# TEXT:
##############################
Saturday, March 23, 2024

DOE's irresponsibility in employing AI products regardless of whether they protect student privacy


A week ago, the NY Post featured an article about a new AI program call Yourai sold by a company called LINC, or The Learning Innovation Catalyst, that the DOE is piloting in some Brooklyn schools.  The product is supposed to help teachers develop their lesson plans.  On Twitter last week, I pointed out the idiocy of the DOE administrator who claimed this would help teachers "think creatively."

I went on to point out that two of the three testimonials on the website from NYC teachers appeared to be fake, as I couldn't find their names in a list of DOE employees.

Today, the NY Post followed up with another article, pointing out that there were apparently eight fake testimonials from NYC teachers on the website, and that after being asked about this, the company said their names "were anonymized for compliance purposes," and have now been taken down..

Apparently, the co-CEO of the company, Jason Green, is a close pal of the Chancellor, and he and his family vacationed with the Chancellor's family on Martha Vineyard last summer.  The article added that LINC has received $4.3 million from DOE since 2018 for "professional development and curriculum," including $2.3 million so far  this school year.

What they did not mention is that, aside from the likely shoddiness of the product and the fake hype surrounding it, there are real concerns about these sorts of products including the risk to student privacy, as I pointed out on twitter.  

AI products are  well known for gobbling up huge amounts of personal student data, and then using it to improve their products and create new ones.  Yet this is specifically prohibited by the regulations of NY State's student privacy law, Ed Law § 2-d.

These regulations clearly state that "Third-party contractors shall not sell personally identifiable information nor use or disclose it for any marketing or commercial purpose" and that "Commercial or Marketing Purpose means the sale of student data; or its use or disclosure for purposes of receiving remuneration, whether directly or indirectly; the use of student data for advertising purposes, or to develop, improve or market products or services to students [emphasis added]."
##############################
# AVAILABLE DATA:
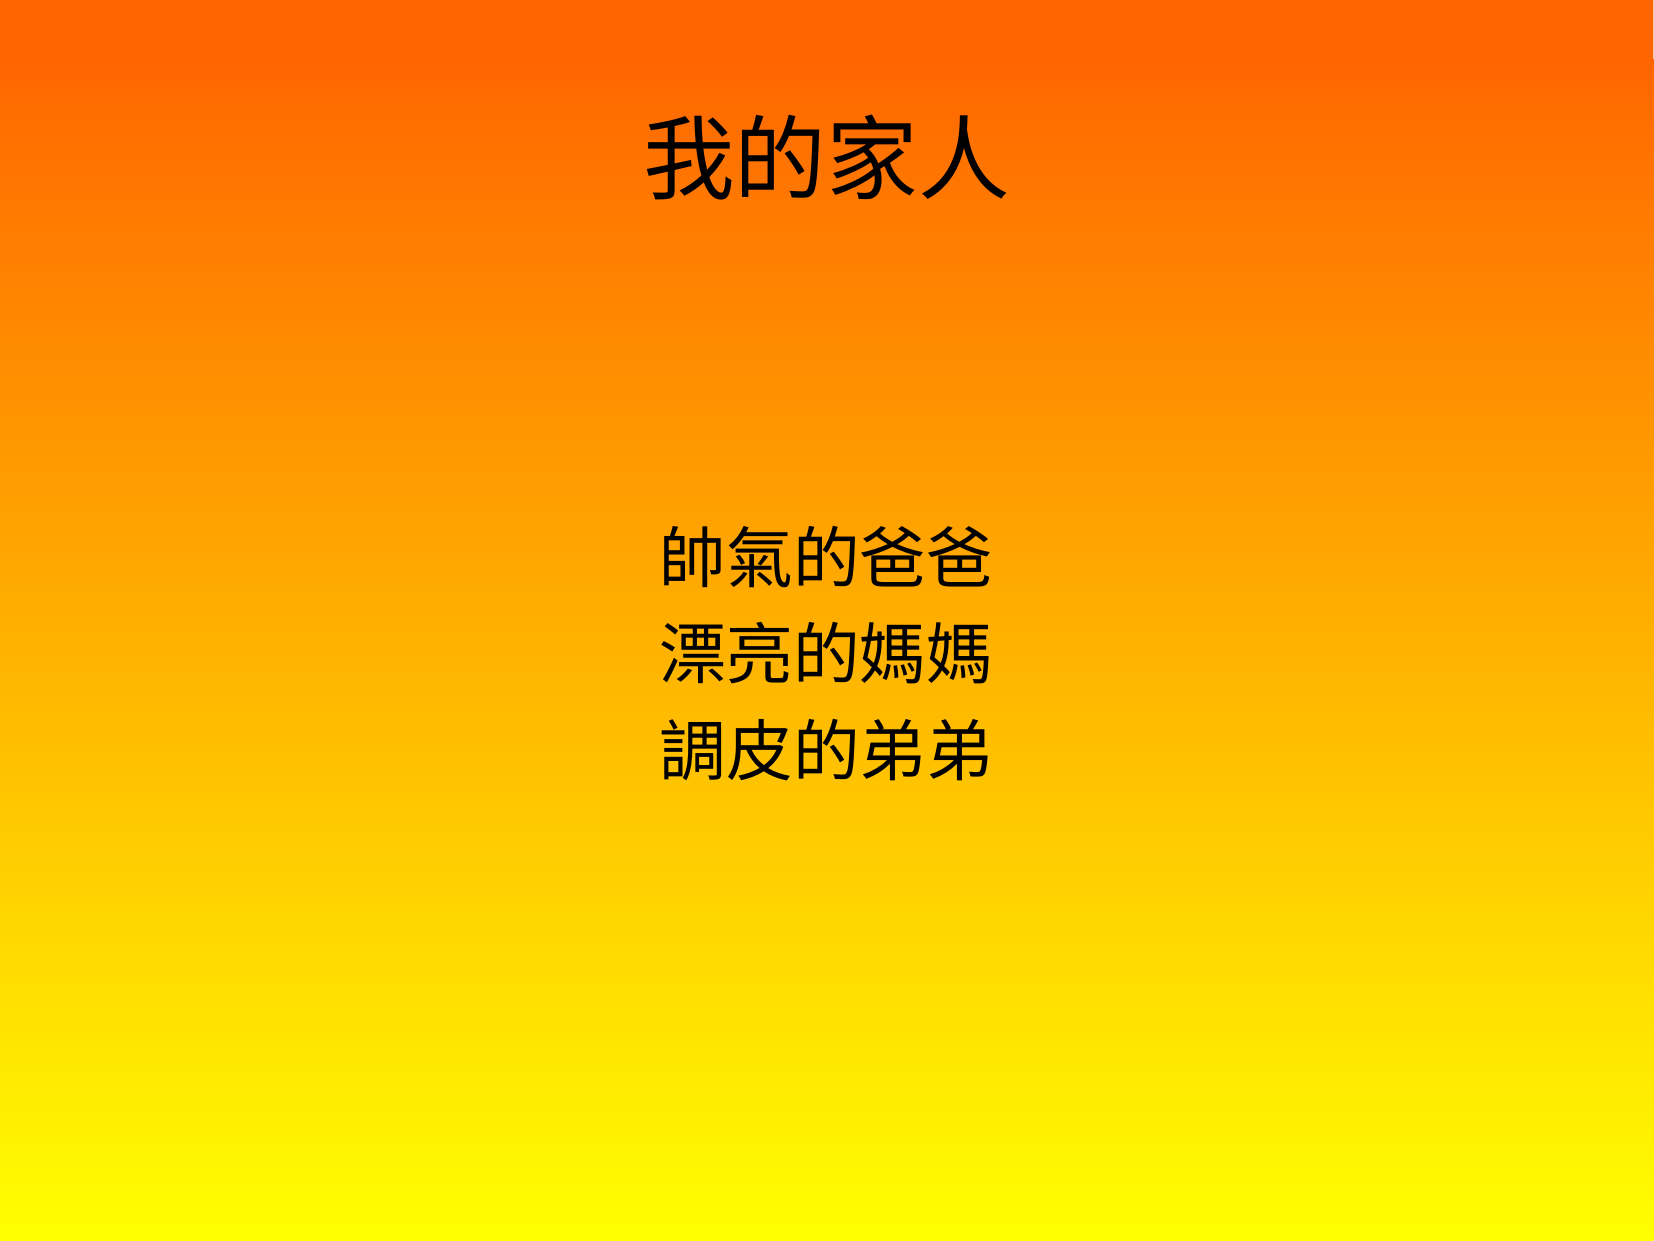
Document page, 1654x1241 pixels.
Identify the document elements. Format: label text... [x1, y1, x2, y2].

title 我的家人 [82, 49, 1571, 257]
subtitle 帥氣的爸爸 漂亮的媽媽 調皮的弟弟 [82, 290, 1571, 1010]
##############################
# OBJECTIVES:
(1) From the blog post on the DOE's AI pilot, set down word for word the passage that begins at "I went on to" and stops after "this school year.".
(2) Carry the blog post about the DOE's AI pilot and student privacy forward from its final sentence.

# EXERCISE RESPONSES:
(1)
I went on to point out that two of the three testimonials on the website from NYC teachers appeared to be fake, as I couldn't find their names in a list of DOE employees.

Today, the NY Post followed up with another article, pointing out that there were apparently eight fake testimonials from NYC teachers on the website, and that after being asked about this, the company said their names "were anonymized for compliance purposes," and have now been taken down..

Apparently, the co-CEO of the company, Jason Green, is a close pal of the Chancellor, and he and his family vacationed with the Chancellor's family on Martha Vineyard last summer.  The article added that LINC has received $4.3 million from DOE since 2018 for "professional development and curriculum," including $2.3 million so far  this school year.

(2)
I also pointed out that any district vendor or other third party with access to personal student data by law is supposed to have a specific privacy addendum to its contract.  This addendum is supposed to be posted on the DOE website here, but none can be found for LINC or YourAi.  Sadly, DOE continues to flout the law when it  comes to protecting student data and the transparency required by Ed Law § 2-d, as we have noted in the past.

On twitter, I highlighted specific weaknesses in LINC's online privacy policy, including that they allow other companies to track user behavior, including “3rd parties that deliver content or offers” meaning marketing.

I also noted that the Privacy Policy said that the company reserved the right to change it at any time for any reason without prior notification to users by changing wording online.  This violates FERPA, because then, districts are not in control of how student data may be used or disclosed.


 

After noting these red flags on twitter, the co-CEO Jason Green DMed me:

We are a minority company that has been partnering with NYCPS for years. Our mission is to help teachers better support learners. I am also recently married and a dog-lover. Would you be open to learning more about us? I would love to better understand your perspective as well.

I said sure, and then asked to see his contract with DOE, to ensure that it contained the required data privacy and security protections.   I didn't hear back until yesterday, when he said he was "working with his team" to get the contract, but assured me that they don't "directly" collect or use student data.  

When I asked what "directly" means, he said they don't collect student data at all.

Then, later that day, on Friday March 22, I went back to look at the company's Privacy Policy and noticed it had been updated that very day:


Low and behold, there was a bunch of new sections added, including that the company indeed "may have access to student data" or "teacher or principal data" as defined under Ed Law § 2-d


They had revised the section that previously said the company may change the Privacy Policy without prior notice.  It now says  "We will send advance notice of any upcoming changes to our Privacy Policy via e-mail."  The section about allowing other companies to use user data for marketing purposes was taken out, but this passage that replaced it is not much more reassuring:

Also, Third Party Companies may want access to Personal Data that we collect from our customers. As a result, we may disclose your Personal Data to a Third Party Company; however, we will not disclose your Personal Data to any Third Party Company for the Third Party Company’s own direct marketing purposes. The privacy policies of these Third-Party Companies may apply to the use and disclosure of your Personal Data that we collect and disclose to such Third-Party Companies. Because we do not control the privacy practices of our Third-Party Companies, you should read and understand their privacy policies.

So what does it say in the actual, DOE contract with LINC, that  legally binds their use and protection of student data?  Sue Edelman of the NY Post FOILed the contract from the NYC Comptroller and sent it to me on Friday.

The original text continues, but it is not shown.